I studied applied math instead of computer science, and the exercise took me a good 15 minutes plus some time to adjust to C as I've only worked with C++. Then another 5 to simplify some redundancies. I believe the solution I came up with was elegant, correct, and idiomatic.
Does this mean I'm not a good programmer? If I worked with C and pointers a lot then it might, but I find the attitude that not being able to slip into that mindset immediately equivalent to being an inept programmer arrogant.
I'd say that a good answer is a good answer regardless of language. I wouldn't personally care what language someone wrote the answer in as long as they got the key concepts which in this case are pretty damn simple -
Have a source pointer, have a destination pointer. Copy stuff from src that you want, over to dest. Leave out any bytes of value N. Don't forget to copy/make a new 0 at the end.
And that's it. That's being a programmer. Knowing some particular languages syntax isn't. That's the easy/irrelevant bit IMHO.
So it really depends on if that 15 minutes you spent was to arrive at the 'solution' I wrote out in words above, or if it was checking up syntax to write it in C as to wether you're a good programmer or not.
I just submitted a solution. I believe that one can tell "has this person written a non-trivial amount of C code?" from 15 seconds glancing at their answer in your peripheral vision.
I agree that it can be solved essentially the same way in many languages, but the idiomatic Erlang solution will look a lot different than the idiomatic C solution.
Edit: After reading some of the code posted here and linked from here, perhaps I don't have the same sense as others of what the idiomatic C solution is either. This should be interesting to read the followup posts by RoG.
I agree that it's a simple problem. I just don't type quite fast enough to do this in two minutes (especially if I count time spent making a main function and testing my solution).
One thing I had to do years ago as part of an interview was to write a C function to find the first bit set in a block of memory, flip it and return the location of the bit. Doing that at a whiteboard while explaining to the bearded chap interviewing me what I was doing.
From what I recall, I actually sort of enjoyed solving it as my C was bit rusty as I'd mostly been programming in Lisp.
Exactly. The comment I replied to was asking for something less trivial, while this is probably all you have to do to identify the candidates who can't code.
The FizzBuzz problem is at least one order of magnitude easier than this, and still is able to rule out a great part of the candidates (by time limits, according to CodingHorror, not exactly by not being able to code it).
The good thing with this test is that you can actually get a glimpse of the ability of the candidate to come up with an efficient solution and identify its complexity.
In that case I completely agree that trivial problems would weed out the candidates that can't program, however who says you can't give something harder than FizzBuzz?
Also, FizzBuzz is now so common on the web that a simple search would produce numerous solutions for those that can't program, allowing them to get through to an interview. Assuming this is your yard-stick.

### EXERCISE SET:
a: From the thread on coding interview exercises, reproduce the stretch from "I agree that it's" through "I was doing.".
b: In the thread on coding interview exercises, what C function did one commenter have to write at a whiteboard during an interview years ago?

(Saved entries)
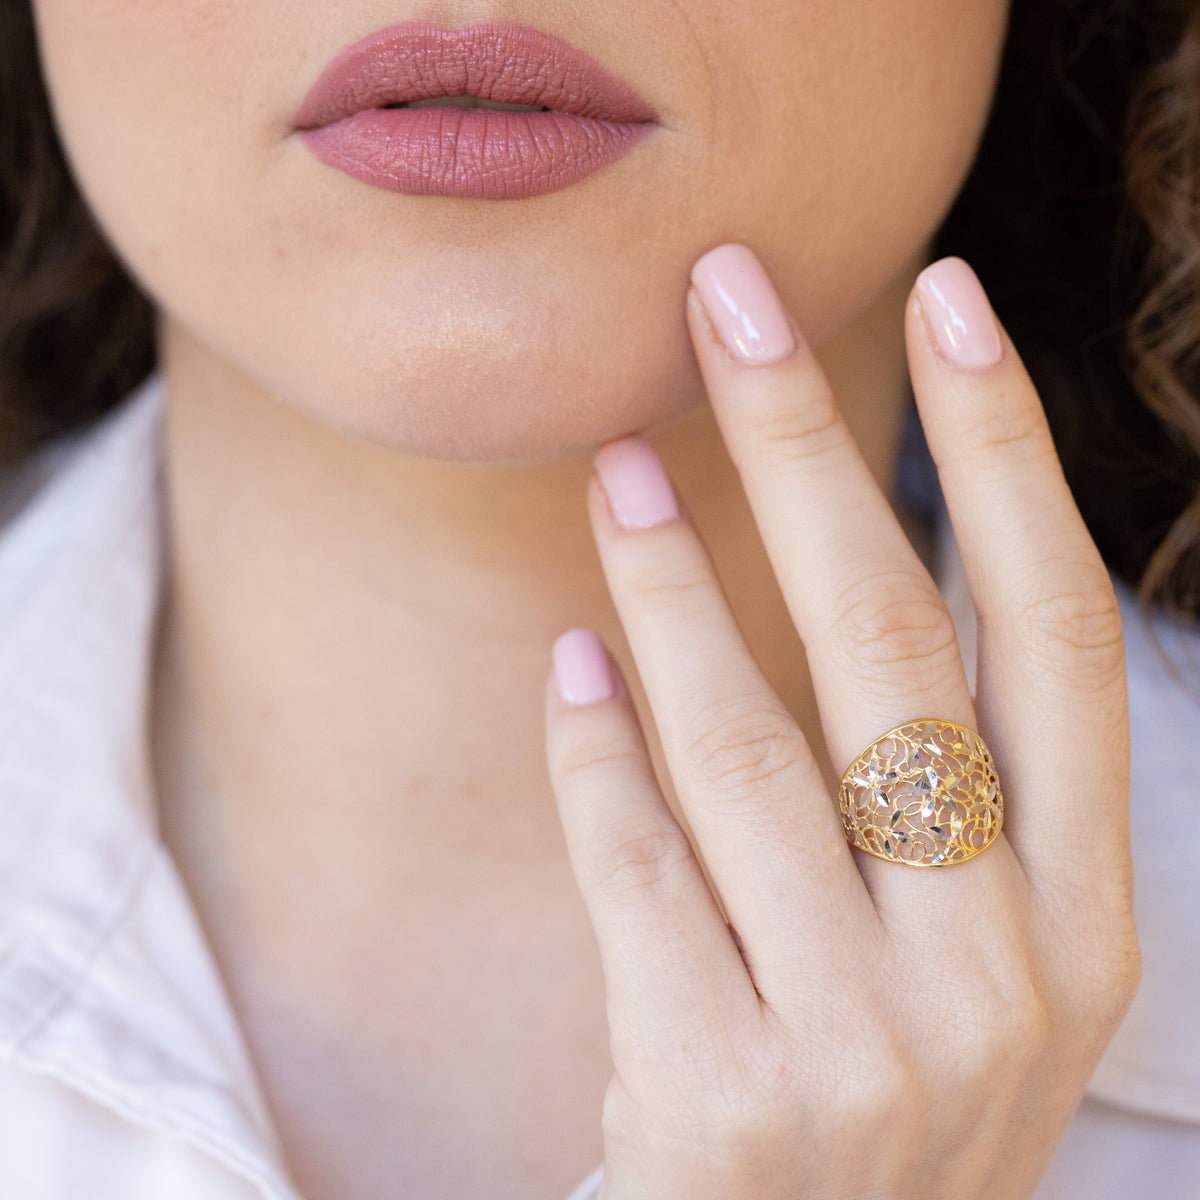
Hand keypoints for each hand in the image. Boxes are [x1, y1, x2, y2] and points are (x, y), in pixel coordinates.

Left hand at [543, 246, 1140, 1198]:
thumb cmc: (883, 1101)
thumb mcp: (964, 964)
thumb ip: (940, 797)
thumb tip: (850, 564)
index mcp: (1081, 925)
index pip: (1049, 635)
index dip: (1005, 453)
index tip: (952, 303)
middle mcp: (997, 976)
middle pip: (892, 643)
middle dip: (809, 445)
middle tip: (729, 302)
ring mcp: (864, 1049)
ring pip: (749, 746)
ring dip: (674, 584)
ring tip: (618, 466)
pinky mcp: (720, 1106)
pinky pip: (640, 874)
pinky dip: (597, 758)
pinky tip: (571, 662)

### SOLVED TASKS:
a:
I agree that it's a simple problem. I just don't type quite fast enough to do this in two minutes (especially if I count time spent making a main function and testing my solution).
One thing I had to do years ago as part of an interview was to write a C function to find the first bit set in a block of memory, flip it and return the location of the bit. Doing that at a whiteboard while explaining to the bearded chap interviewing me what I was doing.

b: A function to find the first bit set in a block of memory, flip it and return the location of the bit.